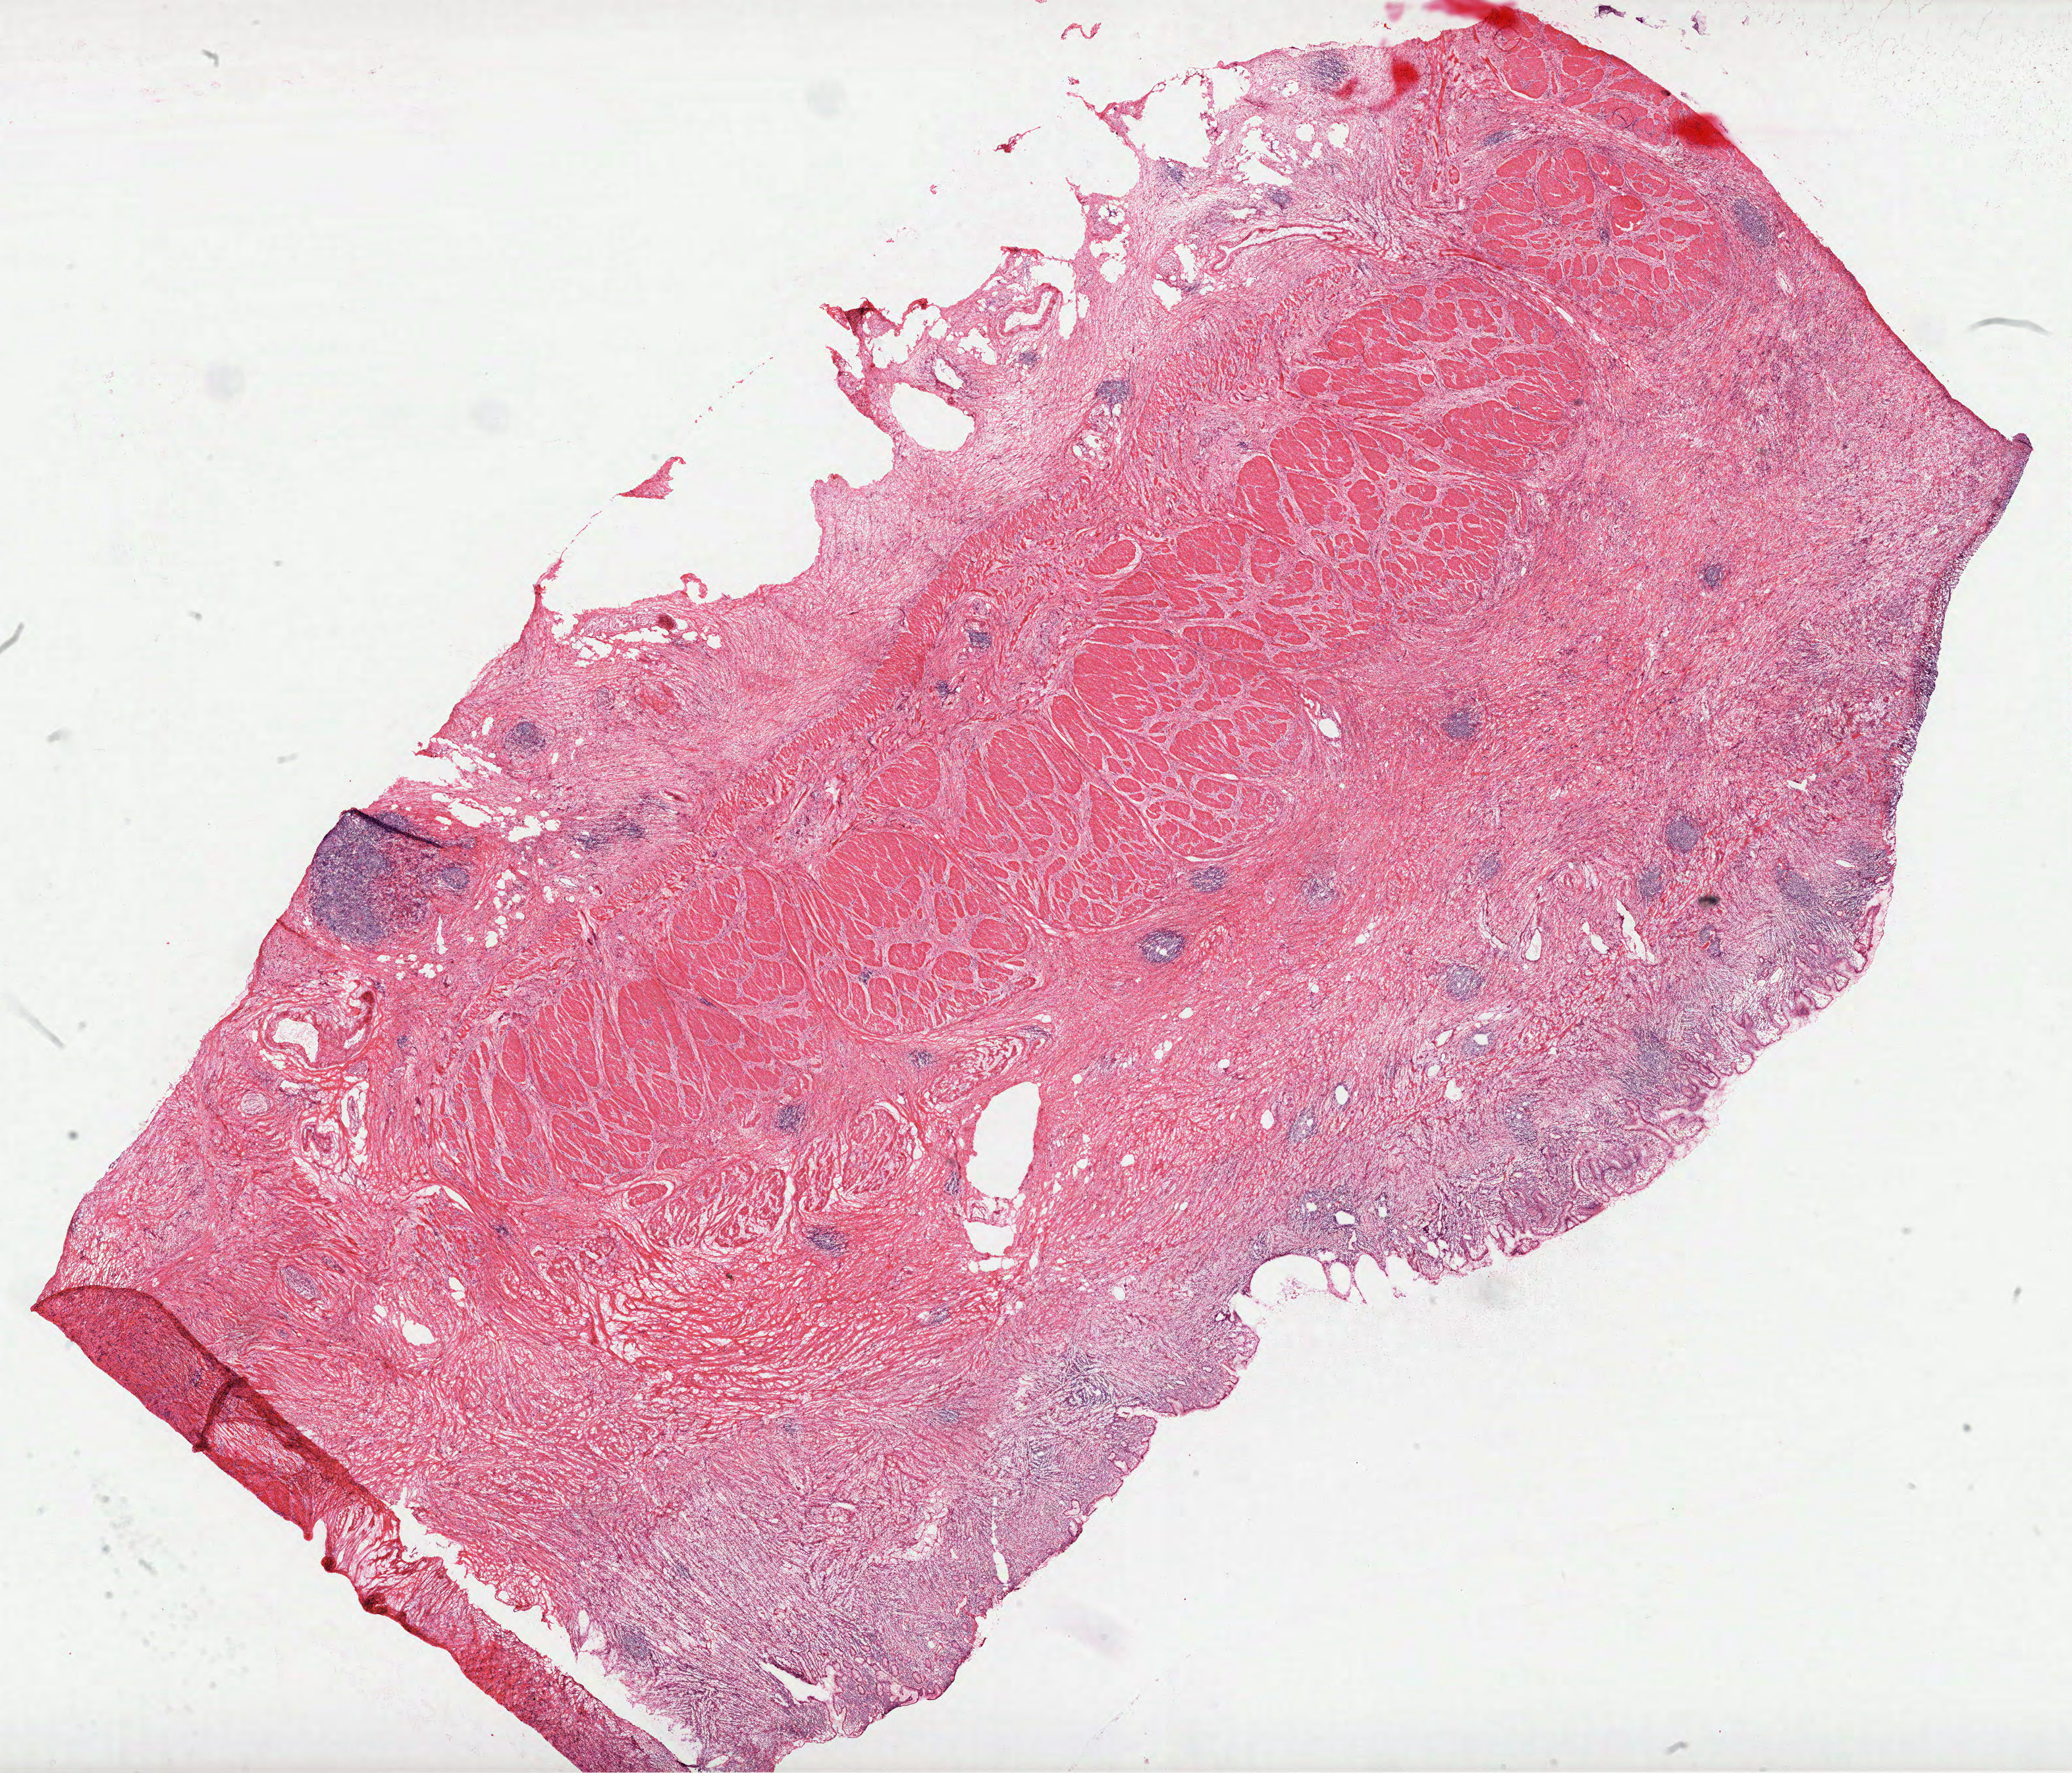
Digitized H&E tissue section (whole slide) — a low-resolution overview of the entire scanned area, about 25.4 x 21.7 mm (slide scanned at 40x); frozen section; sample: primary tumour, stomach. Female patient; age at initial diagnosis 63 years. Histologic grade: G3 (poorly differentiated). Pathologist review of this section (percent, as recorded): tumour cells 52%, tumour nuclei 60%, normal cells 8%, stromal cells 40%, necrosis 0%.
Lymph nodes positive (case pathology): 1 of 3 examined. AJCC pathologic stage: IIIB. Pathologic diagnosis: Carcinoma, diffuse type (fundus of stomach).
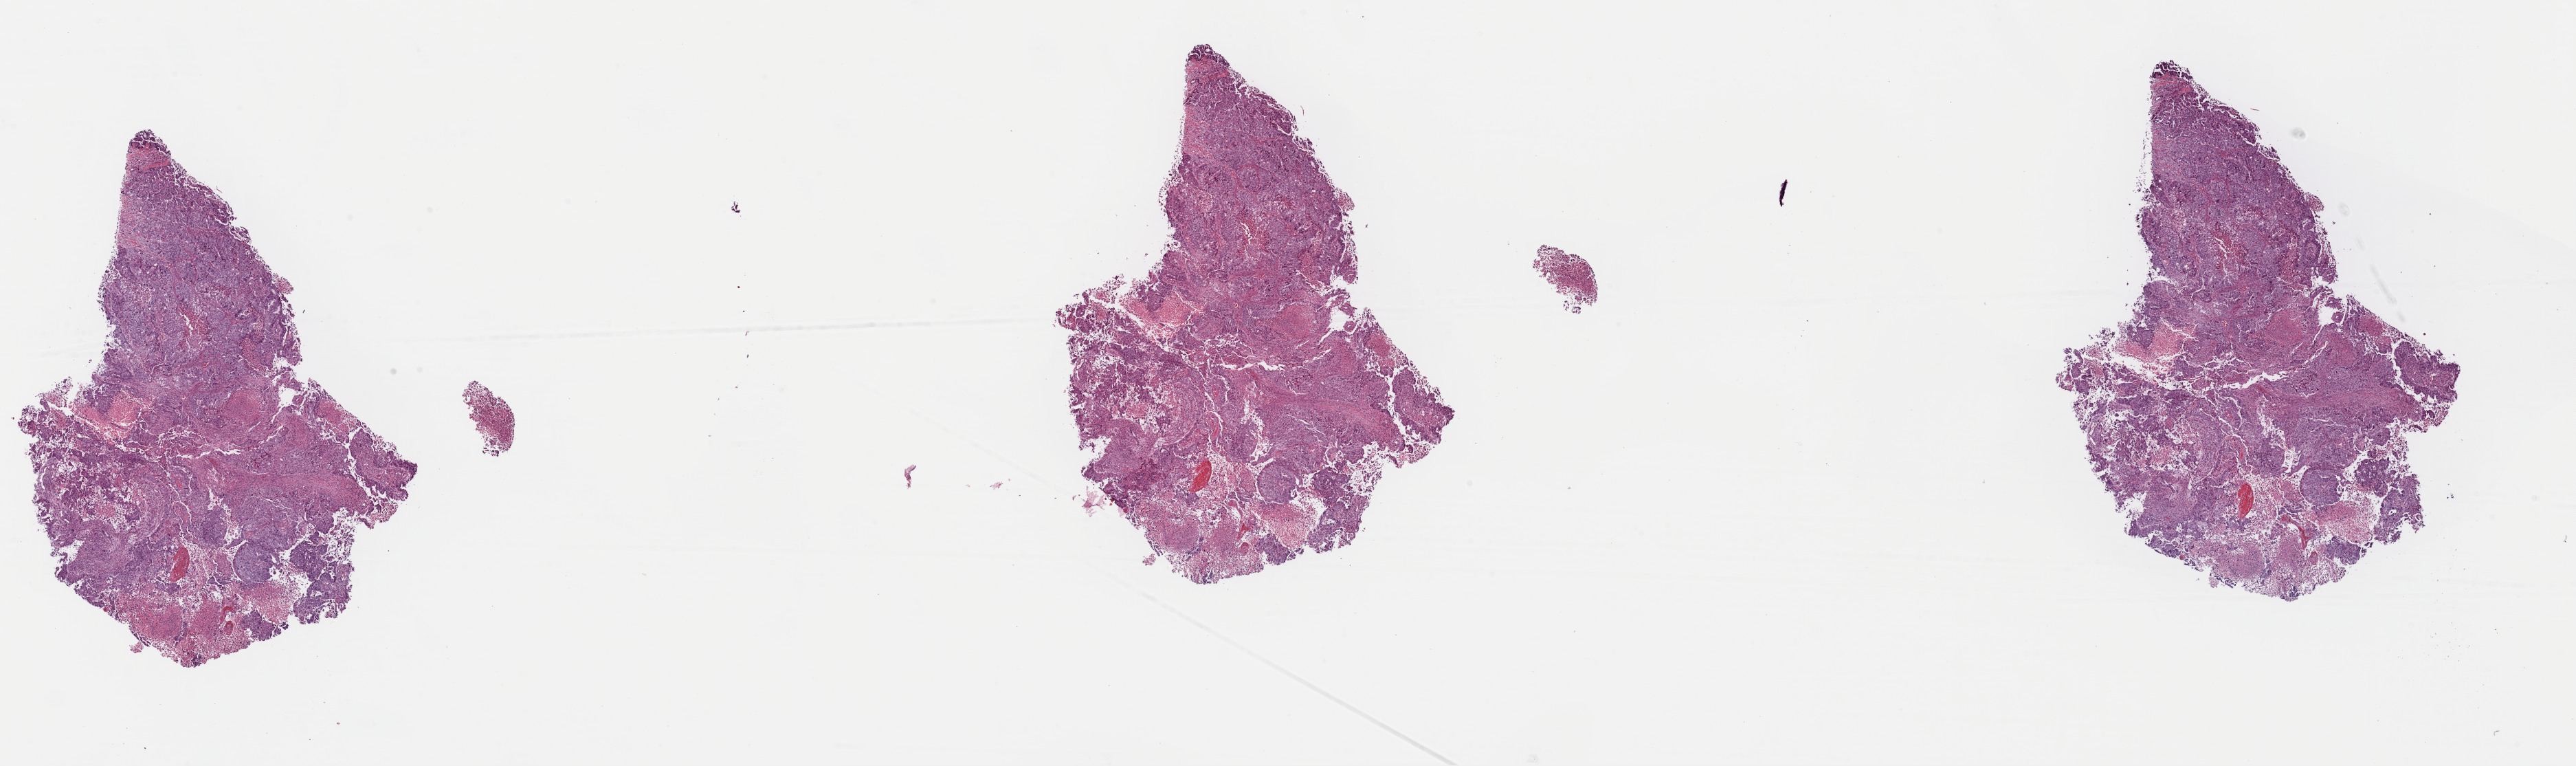
H&E whole-slide image — shown as a low-resolution overview of the whole scanned area (about 29.6 x 8.8 mm, acquisition: 40x scan), formalin-fixed paraffin-embedded (FFPE) diagnostic section, recurrent tumour sample from the uterus. Female, age 74 years at initial diagnosis.
This section: recurrent tumour. Patient diagnosis: Endometrioid adenocarcinoma, NOS (endometrium).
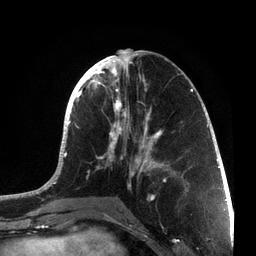
Breast MRI, one axial slice. Position 30 of 72 along the scan axis. Cropped to one breast. Dynamic contrast-enhanced series, time point 2 of 7 at this slice position (early post-contrast). 3 T. TE 2.1 ms, TR 5.1 ms. 256 × 256 image matrix, field of view 160 × 160 mm. Female patient.
Outlined on this slice (semi-automatically segmented with operator editing):
- enhancing-tissue mask used for the functional tumour volume (all voxels passing the contrast-enhancement thresholds inside the analysis volume; usually the tumour): bounding box [x1, y1, x2, y2] px = [36, 49, 215, 201]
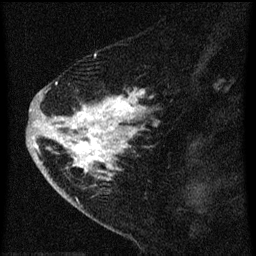
Breast MRI (dynamic contrast-enhanced), one sagittal slice; slice 21 of 60 in the series (ordered by position); dynamic contrast-enhanced series, image 2 of 3 at this slice position (ordered by acquisition); 1.5 T; TE 4.2 ms, TR 8 ms; 2 mm slice thickness; 256 × 256 image matrix. Patient: female, 47 years.
Annotated regions visible in this slice (semi-automatically segmented with operator editing):
- analysis volume of interest (the breast-tissue region the enhancement analysis was run in; not a lesion): bounding box <38,76,158,193> (left, top, right, bottom; pixels)
- tumour enhancement mask (voxels above the 70 % enhancement threshold inside the analysis volume of interest): <38,82,157,179>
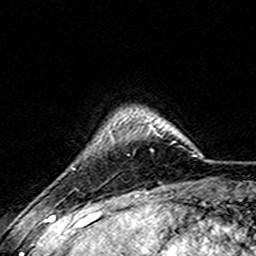
Breast MRI (dynamic contrast-enhanced), one axial slice. Slice 31 of 157 in the series (ordered by position). Cropped to one breast. Dynamic contrast-enhanced series, time point 2 of 7 at this slice position (early post-contrast). 3 T. TE 4.6 ms, TR 7.4 ms. 256 × 256 image matrix. Female patient.
Structures marked on this image (semi-automatic segmentation, software-assisted and operator-edited):
- enhancing-tissue mask used for the functional tumour volume (all voxels passing the contrast-enhancement thresholds inside the analysis volume; usually the tumour): box from (x=108, y=125) to (x=176, y=143) px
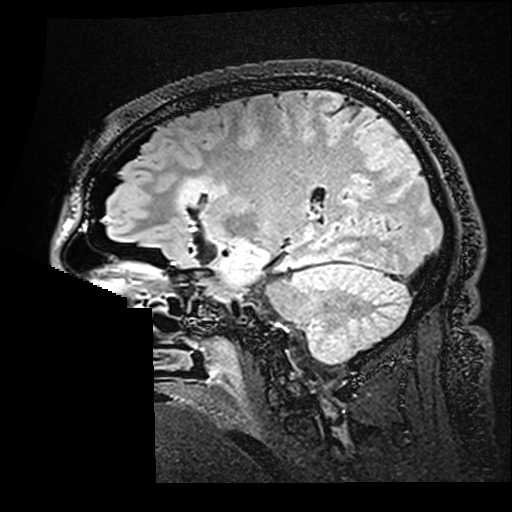
Brain MRI from a brain-tumour surgery series, one sagittal slice. Position 111 of 176 along the scan axis. T2 FLAIR. 512 × 512 image matrix, field of view 250 × 250 mm. Case-level facts recorded for this patient, not image findings: histopathology: Astrocytoma; WHO grade: 2; IDH mutation: yes; tumour location: Right Insular.
Annotated regions visible in this slice (outlined manually by an expert reader):
- residual tumour: bounding box (x1, y1, x2, y2) in pixels: (179, 178, 228, 208)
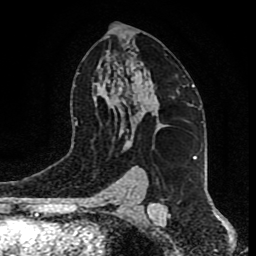
Breast MRI (dynamic contrast-enhanced), one axial slice; position 52 of 80 along the scan axis; cropped to one breast; dynamic contrast-enhanced series, time point 2 of 9 at this slice position (early post-contrast); 1.5 T; TE 4.2 ms, TR 7 ms; 256 × 256 image matrix, field of view 165 × 165 mm. Female patient.
Structures marked on this image (semi-automatic segmentation, software-assisted and operator-edited):
- enhancing-tissue mask used for the functional tumour volume (all voxels passing the contrast-enhancement thresholds inside the analysis volume; usually the tumour): bounding box <126,95,165,147> (left, top, right, bottom; pixels)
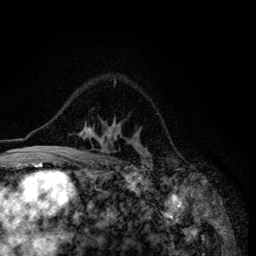
Breast MRI (dynamic contrast-enhanced), one axial slice; slice 93 of 134 in the series (ordered by position); cropped to one breast; dynamic contrast-enhanced series, time point 2 of 6 at this slice position (early post-contrast); 3 T; TE 4.2 ms, TR 8.6 ms; 1.2 mm slice thickness; 256 × 256 image matrix, field of view 160 × 160 mm. Female patient.
Structures marked on this image (semi-automatic segmentation, software-assisted and operator-edited):
- enhancing-tissue mask used for the functional tumour volume (all voxels passing the contrast-enhancement thresholds inside the analysis volume; usually the tumour): box from (x=49, y=119) to (x=149, y=155) px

┄┄┄┄┄┄

▶ WHAT NEEDS TO BE DONE: Check the listing for the word "segmented". Show each line that has it.

▶ WRITTEN REPLY:
Outlined on this slice (semi-automatically segmented with operator editing):
Annotated regions visible in this slice (semi-automatically segmented with operator editing):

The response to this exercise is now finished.